March 15, 2004 at 5:52 am #48839Anonymous
GuestAndrewStt–actually, my point of people perceiving colors (and the world in general) differently, isn’t a bad argument. It’s not a good argument, but it isn’t bad, either. I know more than a little about philosophy, thanks so much. (That’s not me getting snippy or mad, mind you, so much as me just typing how I talk).
But, my point was: people like different music, therefore it’s difficult to distinguish what is and isn’t music–in a general definition, in which everyone can agree upon. Which, is what the thread was about–the whole “is music music” bit–therefore, it was relevant.
And, in order to decipher what is music, you need to work at a kind of understanding; figure out what music means and all. And, in which I was saying, you really can’t define what music is, in the grand scheme of things, because everyone perceives the world differently–including how they hear.
I mean, yeah, you can get a general, generic definition from the dictionary and such–but bottom line is, everyone could argue forever over what kind of music sucks, what kind of music is good, what kind of music is noise, what kind of music is music, and so on and so on and so on. The color bit was only an example.
Aside from that, I think I’ve nothing more to say on the topic, really. I mean, it just keeps going around and around and around. I think I may throw up soon….But it’s been fun to talk about stuff somewhat related to the boy, in a snazzy, argumentive-yet-informative-and-productive-type way.
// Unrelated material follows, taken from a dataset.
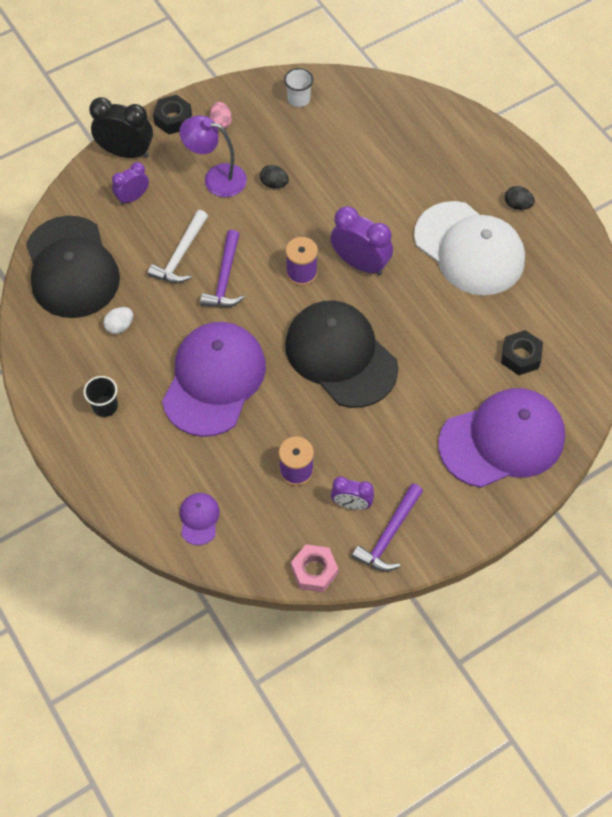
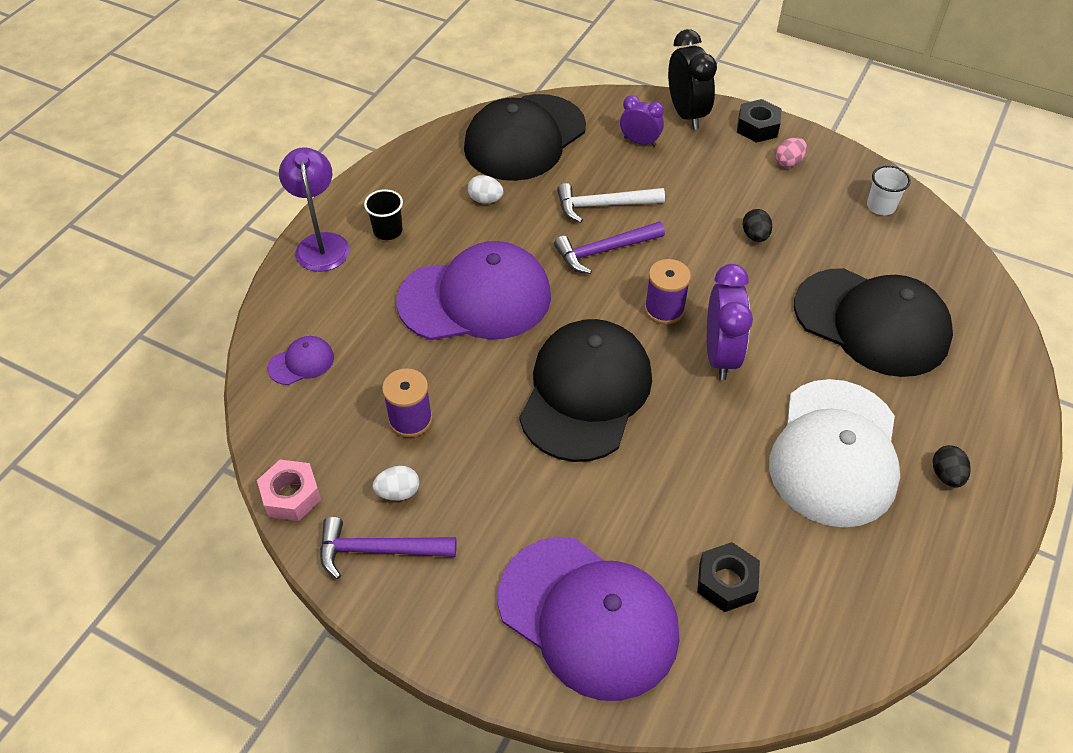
camera: 60 degrees right, 10 degrees down
(216, 178) = (719, 189): purple lamp -> purple lamp (321, 243)
(351, 504) = (398, 492): purple clock -> white egg
(388, 167) = (872, 322): none -> black cap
March 15, 2004 at 6:26 pm #48859Anonymous
GuestYeah Nat, I totally see your point. Of course, by boring I meant uninteresting, unfeeling, rather shoot myself in the head than hear it again, ect. For those type of cues you can acually have many emotions in there, like depression or whatnot which brings it up to another level. For some reason (I really don’t know why) alot of the “B-Movie” composers that I have heard lack the ability to convey certain points with thier music, such as emotion. It’s almost like I can hear where they were trying to go with the music, but to me it never got there. Yet I have heard such people as Elfman make the most boring cue seem really interesting with a ton of depth. Now, those “B-Movie” composers I was talking about don’t write bad music (not like you would cringe when you heard it), it’s just that it feels like they are lacking something. Now I am going to propose a new topic in a few minutes, and I hope you check it out.
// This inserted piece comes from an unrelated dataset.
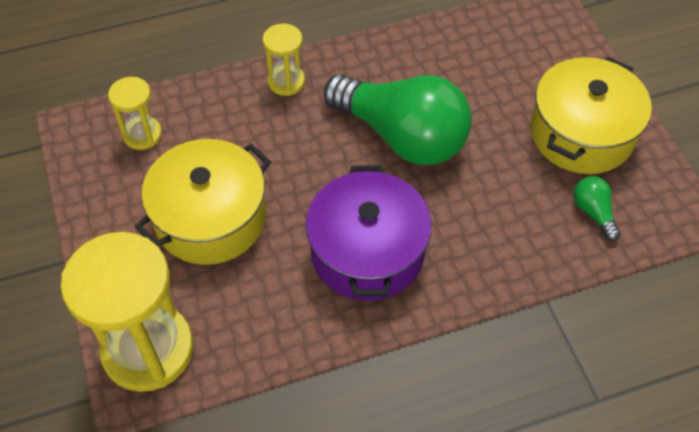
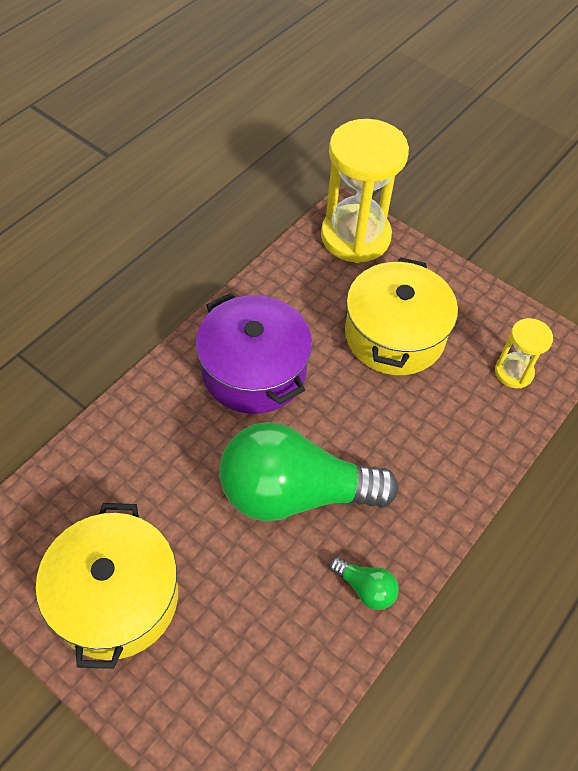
camera: 145 degrees right, 0 degrees up
(286, 81) = (446, 492): yellow hourglass -> none
(593, 212) = (72, 508): green light bulb -> green light bulb (365, 588)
Knight (My topics always rule hehehe)
March 20, 2004 at 11:35 pm #49044Anonymous
GuestHi, I didn’t exactly read this whole thread, because I really didn’t want to. But I guess, my personal definition of music is the relationship between silence and sound uniformly created with a purpose, whther it be the manipulation of rythym or sound. The thing is, is that whether something sounds good or not, it can still be considered music. As a musician, one of my hats is percussion. A frequent warm-up is eight on a hand, and for each measure, it is just eight hits on the right hand, then eight hits on the left. So basically, it is just straight eigth notes on and on and on. I would not go out and buy an album so I could listen to “eight on a hand” for hours on end, but it is still to me music.